A source close to Brown maintained that the senator isn’t taking a side this early. “He's open to conversations with potential candidates, but believes the party and eventual nominee are stronger when every candidate can lay out their case to the voters and let Ohioans decide for themselves,” the source said.

Acton earned positive reviews for her aggressive approach and calming public persona as Ohio’s health director last year, when her daily afternoon briefings with Gov. Mike DeWine became appointment viewing during the early days of the pandemic. Homage, the Ohio-based apparel company, released a special-edition shirt in her honor. The National Bobblehead Hall of Fame and Museum produced a figurine in her likeness, complete with a white coat. An April 2020 poll by Baldwin Wallace University measured her favorability at 64% and found that 55% of respondents trusted “a great deal” the information she shared at daily briefings.

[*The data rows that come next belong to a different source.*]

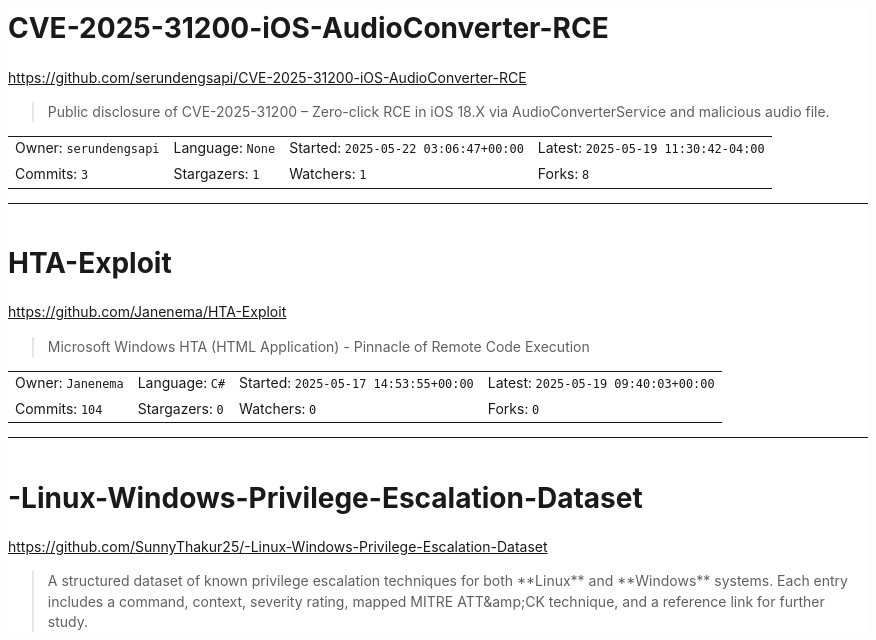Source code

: 
# CVE-2025-31200-iOS-AudioConverter-RCE

https://github.com/serundengsapi/CVE-2025-31200-iOS-AudioConverter-RCE
<blockquote>
Public disclosure of CVE-2025-31200 – Zero-click RCE in iOS 18.X via AudioConverterService and malicious audio file.
</blockquote>

<table><tr>
<tr><td>Owner: <code>serundengsapi</code></td>
    <td>Language: <code>None</code></td>
    <td>Started: <code>2025-05-22 03:06:47+00:00</code></td>
    <td>Latest: <code>2025-05-19 11:30:42-04:00</code></td></tr>
<tr><td>Commits: <code>3</code></td>
    <td>Stargazers: <code>1</code></td>
    <td>Watchers: <code>1</code></td>
    <td>Forks: <code>8</code></td></tr>
</table>

---

# HTA-Exploit

https://github.com/Janenema/HTA-Exploit
<blockquote>
Microsoft Windows HTA (HTML Application) - Pinnacle of Remote Code Execution
</blockquote>

<table><tr>
<tr><td>Owner: <code>Janenema</code></td>
    <td>Language: <code>C#</code></td>
    <td>Started: <code>2025-05-17 14:53:55+00:00</code></td>
    <td>Latest: <code>2025-05-19 09:40:03+00:00</code></td></tr>
<tr><td>Commits: <code>104</code></td>
    <td>Stargazers: <code>0</code></td>
    <td>Watchers: <code>0</code></td>
    <td>Forks: <code>0</code></td></tr>
</table>

---

# -Linux-Windows-Privilege-Escalation-Dataset

https://github.com/SunnyThakur25/-Linux-Windows-Privilege-Escalation-Dataset
<blockquote>
A structured dataset of known privilege escalation techniques for both **Linux** and **Windows** systems. Each entry includes a command, context, severity rating, mapped MITRE ATT&amp;amp;CK technique, and a reference link for further study.
</blockquote>
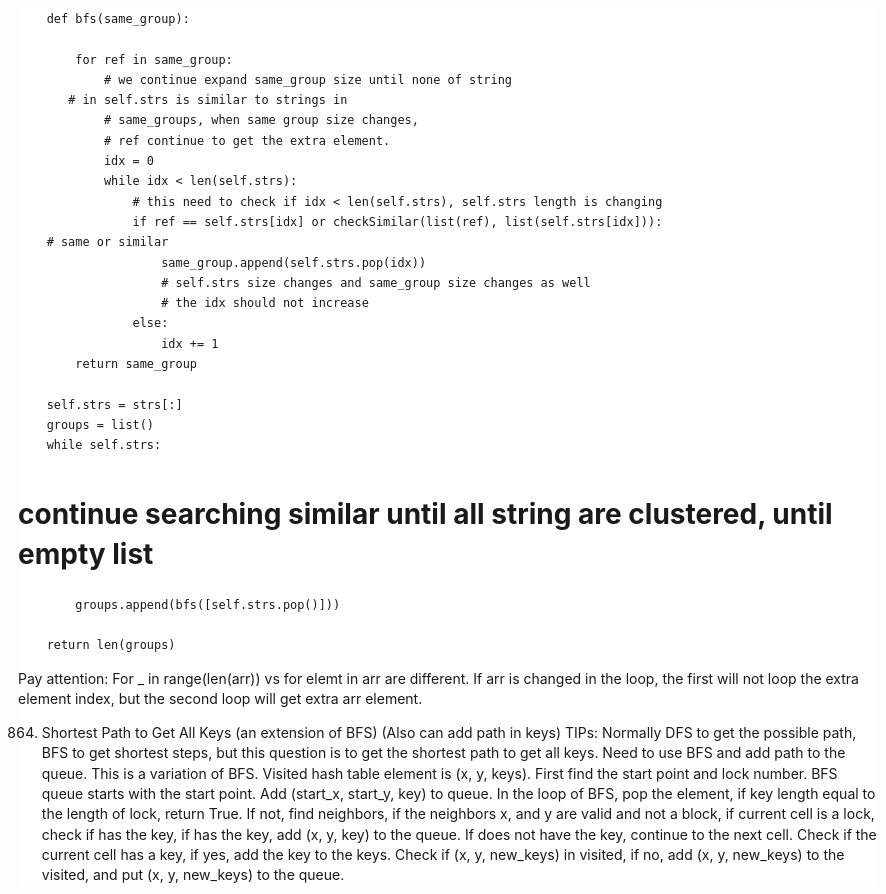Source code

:         def bfs(same_group):

            for ref in same_group:  
                # we continue expand same_group size until none of string 
	       # in self.strs is similar to strings in 
                # same_groups, when same group size changes, 
                # ref continue to get the extra element.
                idx = 0
                while idx < len(self.strs): 
                    # this need to check if idx < len(self.strs), self.strs length is changing
                    if ref == self.strs[idx] or checkSimilar(list(ref), list(self.strs[idx])):  
		# same or similar
                        same_group.append(self.strs.pop(idx))
                        # self.strs size changes and same_group size changes as well
                        # the idx should not increase
                    else:
                        idx += 1
            return same_group

        self.strs = strs[:]
        groups = list()
        while self.strs:  
# continue searching similar until all string are clustered, until empty list
            groups.append(bfs([self.strs.pop()]))

        return len(groups)

Pay attention:
For _ in range(len(arr)) vs for elemt in arr are different. 
If arr is changed in the loop, the first will not loop the extra element index, but the second loop will get extra arr element.

864. Shortest Path to Get All Keys (an extension of BFS) (Also can add path in keys)
TIPs: Normally DFS to get the possible path, BFS to get shortest steps, but this question is to get the shortest path to get all keys. Need to use BFS and add path to the queue. 
This is a variation of BFS. Visited hash table element is (x, y, keys). 
First find the start point and lock number. BFS queue starts with the start point. Add (start_x, start_y, key) to queue. In the loop of BFS, pop the element, if key length equal to the length of lock, return True. If not, find neighbors, if the neighbors x, and y are valid and not a block, if current cell is a lock, check if has the key, if has the key, add (x, y, key) to the queue. If does not have the key, continue to the next cell. Check if the current cell has a key, if yes, add the key to the keys. 
Check if (x, y, new_keys) in visited, if no, add (x, y, new_keys) to the visited, and put (x, y, new_keys) to the queue.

But as the pandemic became more politicized, with everything from masks to stay-at-home orders under partisan attacks amplified by Trump, DeWine and Acton found their directives under increasing scrutiny. Acton, who is Jewish and had volunteered for Barack Obama in 2008 and had a Democratic voting record, also became a target for her religion and politics. Statehouse demonstrators carried signs scrawled with anti-Semitic messages. Protesters picketed her home in Columbus several times. One Republican lawmaker known for such provocations referred to Acton on Facebook as a “globalist” — an anti-Semitic dog-whistle.

Acton resigned as health director last June but stayed on as an adviser to DeWine until August. She later joined the Columbus Foundation, a philanthropic organization, and has since avoided the spotlight, other than a New Yorker profile in November. Acton, the magazine reported, had worried “that she might be forced to sign health orders that violated her Hippocratic oath to do no harm.”

“She has a built-in fan base not only in Ohio, but across the country,” Jeff Rusnak, an Ohio-based Democratic strategist, told BuzzFeed News. “Just based on speculation that she might be a candidate, it’s amazed me how many people I heard from in my network of folks across the country who are excited that she might run.”

Other Ohio Democrats who are excited about Acton also cite her instant star power. The party has had so little in recent decades that Jerry Springer, the former Cincinnati mayor who went on to become a trash TV personality, has at various times been mentioned as a possible Senate or gubernatorial candidate.